Il 1982 è l’anno della raccolta Carta laniena, composta da poesie di un uomo dell’umano nell’uomo, ovvero poesie di una creatura che parta dall’analisi del suo lato pessimistico, per poi immergersi alla fine del suo viaggio in un mondo chiuso in se stesso, vergineo, ancestrale, e candido come il puro latte bianco. Uno status quo che è tipico di coloro che consumano l’esistenza di confini, sotto una luce che non ha storia, non ha patria, e non ha una sua tipica e intima vulgata; e questi personaggi si muovono fra il reale e l’irreale, all’interno di un stretto patimento di una chimera che nulla è, proprio come nulla è la sabbia sulla sabbia. Tre sono i temi che questa raccolta principalmente rappresenta. Il primo è quello della dipartita concepita come l'ansia dell'intelletto che, nel camminare verso il mondo, viene rapita e azzittita da sé medesima. Il secondo tema è quello dell'acqua, che si presenta sotto la forma acquosa dello Stige e, come esso, pure l'acqua dello Scataglini immerge l'Uomo all'interno di un mondo senza fato; e inoltre, quest'acqua, non è solo intesa come una sostanza infernale, ma anche e soprattutto come un'acqua salvifica, per mezzo del mare da Dio creato. Il terzo e ultimo tema è quello storico, grazie a Vallemiano e il suo vecchio mattatoio, che nella mente del poeta anconetano rimembrano gli stermini di massa degli ebrei durante il Nazismo e lo sgocciolio degli anziani, nati per dipartire senza una vulgata e un fato. In conclusione, per lo Scataglini questa raccolta simboleggiò il riconsegnarsi a sé medesimo, il riappropiarsi della propria storia, e il ripercorrere le sue oceaniche e segrete origini. In particolar modo, il riappropiarsi di sé medesimi volle dire per Franco Sacatglini il non dover più camminare nell'ombra, bensì il vivere all'interno di un mondo in cui si amano, con inediti sentimenti, gli elfici boschi e i nettuniani mari. In conclusione, seppur questa raccolta è l'opera della rinascita spirituale dello Scataglini, non lo è però della scrittura scatigliana, poiché la raccolta è realizzata con un dialetto che liricizza un Io chiuso e incarcerato all'interno di un fato mai accettato e giustificato, ma all'incontrario vissuto e consumato come un rimorso, come una blasfemia, come un affanno, e come un castigo.

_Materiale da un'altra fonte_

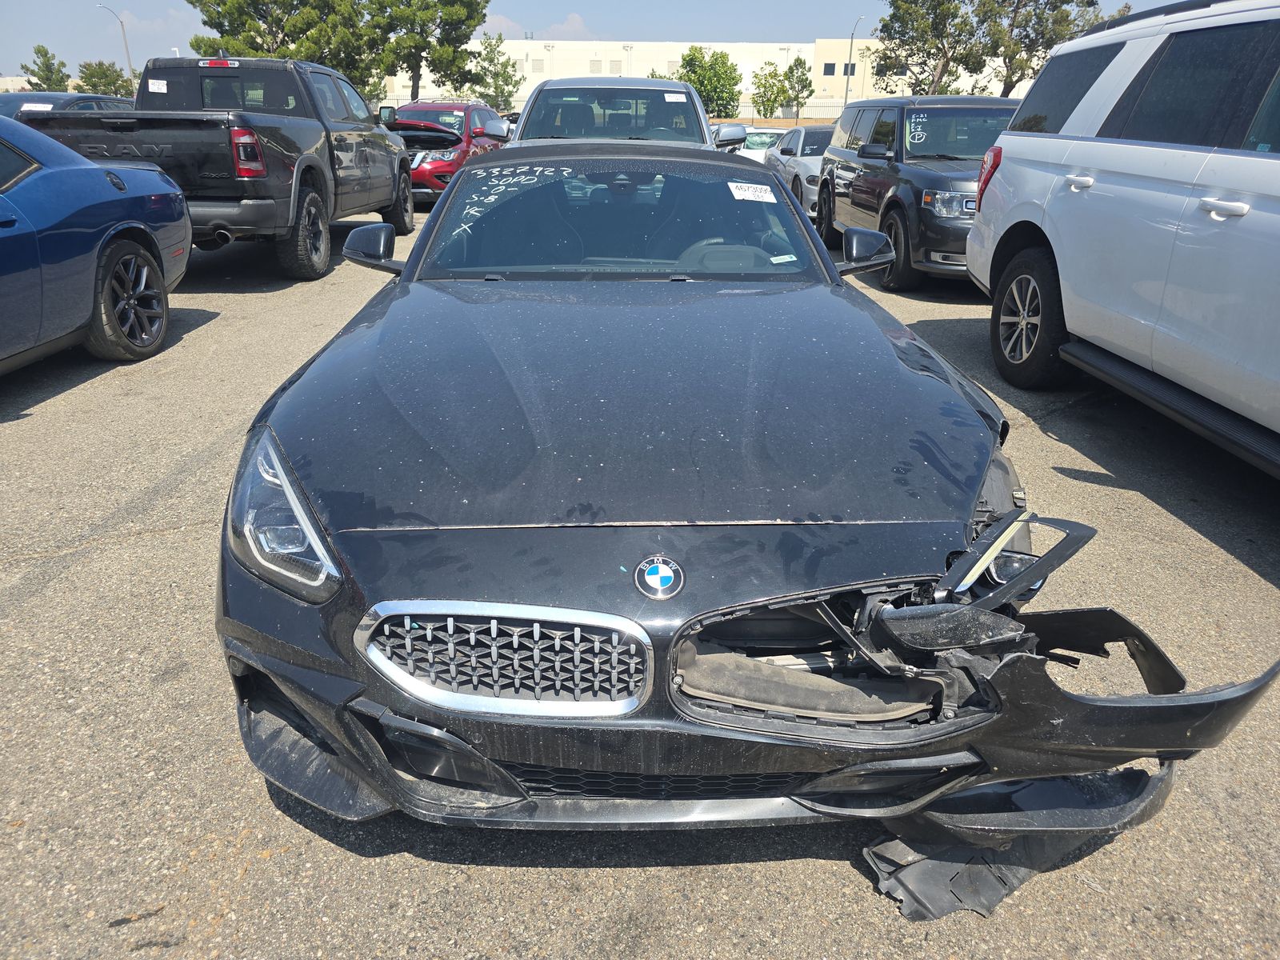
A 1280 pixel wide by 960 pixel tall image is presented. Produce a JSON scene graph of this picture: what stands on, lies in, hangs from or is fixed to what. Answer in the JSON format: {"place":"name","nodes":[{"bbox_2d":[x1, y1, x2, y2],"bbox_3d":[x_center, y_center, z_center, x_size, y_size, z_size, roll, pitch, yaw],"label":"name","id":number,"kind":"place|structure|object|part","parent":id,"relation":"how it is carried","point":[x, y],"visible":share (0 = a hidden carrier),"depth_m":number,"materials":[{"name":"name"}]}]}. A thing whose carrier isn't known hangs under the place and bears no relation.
{"place":"outdoors","nodes":[
{"label":"outdoors","id":0,"kind":"place"},
{"bbox_2d":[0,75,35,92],"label":"building","id":1,"kind":"structure","parent":0,"point":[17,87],"materials":[{"name":"beige paint"}]},
{"bbox_2d":[478,12,594,39],"label":"cloud","id":2,"kind":"structure","parent":0,"point":[570,28],"materials":[{"name":"white"}]},
{"bbox_2d":[0,0,1220,79],"label":"sky","id":3,"kind":"structure","parent":0,"point":[154,6],"materials":[{"name":"blue"}]},
{"bbox_2d":[0,200,1279,959],"label":"parking lot","id":4,"kind":"structure","parent":0,"point":[547,883],"materials":[{"name":"grey asphalt"}]},
{"bbox_2d":[0,91,135,119],"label":"dark car","id":5,"kind":"object","parent":4,"relation":"on","point":[81,98],"visible":0.12,"depth_m":10.59,"materials":[{"name":"metal"}]},
{"bbox_2d":[0,116,191,374],"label":"blue car","id":6,"kind":"object","parent":4,"relation":"on","point":[136,224],"visible":1,"depth_m":4.96,"materials":[{"name":"blue metal"}]},
{"label":"alloy wheel","id":7,"kind":"part","parent":6,"relation":"part of","materials":[{"name":"black metal"}]},
{"bbox_2d":[20,54,423,280],"bbox_3d":[-3.948,-3.362,9.026,2.179,1.895,5.958,0,23,-1],"label":"black pickup truck","id":8,"kind":"object","parent":4,"relation":"on","point":[327,138],"visible":0.68,"depth_m":7.58,"materials":[{"name":"metal"}]},
{"bbox_2d":[147,79,167,92],"bbox_3d":[-5.046,-4.103,9.047,0.230,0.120,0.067,0,23,-1],"label":"sticker","id":9,"kind":"object","parent":8,"relation":"attached to","point":[162,87],"visible":0.99,"depth_m":9.04,"materials":[{"name":"white paper"}]},
{"label":"brake light","id":10,"kind":"part","parent":8,"relation":"part of","materials":[{"name":"red plastic"}]},
{"label":"taillight","id":11,"kind":"part","parent":8,"relation":"part of","materials":[{"name":"red plastic"}]},
{"label":"tire","id":12,"kind":"part","parent":8,"relation":"part of","materials":[{"name":"black rubber"}]},
{"bbox_2d":[381,101,512,206],"bbox_3d":[-3.357,-5.583,14.857,1.865,1.632,4.750,0,23,-1],"label":"red car","id":13,"kind":"object","parent":4,"relation":"on","point":[420,173],"visible":0.5,"depth_m":13.84,"materials":[{"name":"red metal"}]},
{"bbox_2d":[507,77,749,152],"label":"pickup truck","id":14,"kind":"object","parent":4,"relation":"on","point":[682,90],"visible":0.34,"depth_m":7.19,"materials":[{"name":"metal"}]},
{"bbox_2d":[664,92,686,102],"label":"windshield sticker","id":15,"kind":"object","parent":14,"relation":"attached to","point":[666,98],"visible":0.98,"depth_m":8.02,"materials":[{"name":"white paper"}]},
{"bbox_2d":[212,140,1257,839],"bbox_3d":[0.066,-0.508,3.124,1.932,1.328,4.372,0,23,-1],"label":"black car","id":16,"kind":"object","parent":4,"relation":"on","point":[984,471],"visible":0.9,"depth_m":1.81,"materials":[{"name":"black metal"}]},
{"label":"headlight","id":17,"kind":"part","parent":16,"relation":"part of","materials":[{"name":"clear plastic"}]},
{"label":"grille","id":18,"kind":"part","parent":16,"relation":"part of","materials":[{"name":"silver metal"}]},
{"label":"windshield","id":19,"kind":"part","parent":16,"relation":"part of","materials":[{"name":"clear glass"}]},
{"bbox_2d":[633,555,683,599],"bbox_3d":[0.035,0.179,1.600,0.106,0.084,0.044,0,23,-1],"label":"car emblem","id":20,"kind":"object","parent":16,"relation":"attached to","point":[661,568],"visible":0.96,"depth_m":1.59,"materials":[{"name":"metal"}]},
{"label":"steering wheel","id":21,"kind":"part","parent":16,"relation":"part of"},
{"bbox_2d":[726,180,776,202],"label":"windshield sticker","id":22,"kind":"object","parent":16,"relation":"attached to","point":[740,198],"visible":0.99,"depth_m":3.75,"materials":[{"name":"white paper"}]},
{"bbox_2d":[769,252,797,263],"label":"windshield sticker","id":23,"kind":"object","parent":16,"relation":"attached to","point":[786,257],"visible":0.99,"depth_m":3.47,"materials":[{"name":"white paper"}]},
{"bbox_2d":[735,127,785,163],"bbox_3d":[2.968,-7.831,21.049,1.567,1.417,4.071,0,23,-1],"label":"white car","id":24,"kind":"object","parent":4,"relation":"on","point":[759,151],"visible":0.28,"depth_m":20.18,"materials":[{"name":"white metal"}]},
{"bbox_2d":[763,123,835,214],"bbox_3d":[3.092,-5.052,14.163,1.763,1.411,4.321,0,23,-1],"label":"silver car","id":25,"kind":"object","parent":4,"relation":"on","point":[806,141],"visible":0.33,"depth_m":13.32,"materials":[{"name":"metal"}]},
{"bbox_2d":[816,96,1018,286],"bbox_3d":[3.111,-2.998,8.783,1.901,1.672,4.587,0,23,-1],"label":"black suv","id":26,"kind":"object","parent":4,"relation":"on","point":[865,170],"visible":0.59,"depth_m":8.07,"materials":[{"name":"metal"}]},
{"bbox_2d":[856,762,1173,920],"bbox_3d":[0.837,0.683,1.902,0.825,0.151,0.430,-19,30,-38],"label":"bumper","id":27,"kind":"object","parent":4,"relation":"on","point":[986,888],"visible":0.48,"depth_m":1.77,"materials":[{"name":"black plastic"}]},
{"bbox_2d":[962,0,1279,471],"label":"white suv","id":28,"kind":"object","parent":4,"relation":"on","point":[1079,117],"visible":1,"depth_m":3.81,"materials":[{"name":"white metal"}]},
{"label":"taillight","id":29,"kind":"part","parent":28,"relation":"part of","materials":[{"name":"red plastic"}]},
{"label":"suv wheel","id":30,"kind":"part","parent":28,"relation":"part of","materials":[{"name":"black rubber"}]},
{"label":"door handle","id":31,"kind":"part","parent":28,"relation":"part of","materials":[{"name":"metal"}]},
{"label":"door handle","id":32,"kind":"part","parent":28,"relation":"part of","materials":[{"name":"white metal"}]},
{"bbox_2d":[378,36,1019,114],"label":"white building","id":33,"kind":"structure","parent":0,"point":[774,58],"materials":[{"name":"white paint"}]},
{"bbox_2d":[823,62,836,74],"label":"window","id":34,"kind":"structure","parent":33,"relation":"in","point":[830,71],"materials":[{"name":"black glass"}]},
{"bbox_2d":[842,63,856,74],"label":"window","id":35,"kind":"structure","parent":33,"relation":"in","point":[846,71],"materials":[{"name":"black glass"}]},
{"label":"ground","id":36,"kind":"structure","parent":0},
{"bbox_2d":[20,44,71,90],"label":"tree","id":37,"kind":"object","parent":36,"relation":"on","point":[46,66],"visible":0.72,"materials":[{"name":"green plant"}]},
{"bbox_2d":[75,60,135,97],"label":"tree","id":38,"kind":"object","parent":36,"relation":"on","point":[86,82],"visible":0.72,"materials":[{"name":"green plant"}]},
{"bbox_2d":[94,3,132,80],"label":"street lamp","id":39,"kind":"object","parent":36,"relation":"on","point":[126,44],"visible":0.59,"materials":[{"name":"metal"}]},
{"bbox_2d":[185,0,383,94],"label":"tree","id":40,"kind":"object","parent":36,"relation":"on","point":[231,22],"visible":0.76,"depth_m":30.32,"materials":[{"name":"plant"}]},
{"bbox_2d":[363,0,489,102],"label":"tree","id":41,"kind":"object","parent":36,"relation":"on","point":[465,20],"visible":0.86,"depth_m":34.54,"materials":[{"name":"plant"}]},
{"bbox_2d":[469,31,522,110],"label":"tree","id":42,"kind":"object","parent":36,"relation":"on","point":[507,84],"visible":0.82,"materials":[{"name":"green plant"}]},
{"bbox_2d":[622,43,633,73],"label":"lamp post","id":43,"kind":"object","parent":36,"relation":"on","point":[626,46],"visible":0.4,"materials":[{"name":"white"}]},
{"bbox_2d":[658,48,741,118],"label":"tree","id":44,"kind":"object","parent":36,"relation":"on","point":[701,82],"visible":0.7,"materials":[{"name":"green plant"}]},
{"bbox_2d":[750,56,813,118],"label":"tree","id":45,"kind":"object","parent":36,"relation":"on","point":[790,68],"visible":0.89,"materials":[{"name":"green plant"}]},
{"bbox_2d":[730,100,843,122],"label":"fence","id":46,"kind":"object","parent":36,"relation":"on","point":[780,111],"visible":0.31,"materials":[{"name":"metal"}]},
{"bbox_2d":[842,13,863,106],"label":"street lamp","id":47,"kind":"object","parent":36,"relation":"on","point":[846,90],"visible":0.65,"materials":[{"name":"metal"}]},
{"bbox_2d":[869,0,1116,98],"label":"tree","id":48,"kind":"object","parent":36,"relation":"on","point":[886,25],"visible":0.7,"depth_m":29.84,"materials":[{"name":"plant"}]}
]}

Il 1995 è l'anno della sua ultima opera di successo, ovvero il poema El sol, in cui principalmente vengono rappresentati i patimenti degli sconfitti e le verità di quest'ultimi. Un poema in parte anche autobiografico, attraverso poesie che rappresentano l'oltre, il qui-e-ora, e le reminiscenze collegate alle sue quotidianità. In questo poema il mondo rappresentato dallo Scataglini viene letto con una puerile e purpurea chiave di lettura, in cui il sole simboleggia l'esistenza, le radici ancestrali, la residenza quotidiana, e le radici socio-culturali. Accanto al tema del sole, altri temi importanti del poema sono quello della fabbrica come emarginazione, quello dell'operaio, e quello della bicicletta come modernità.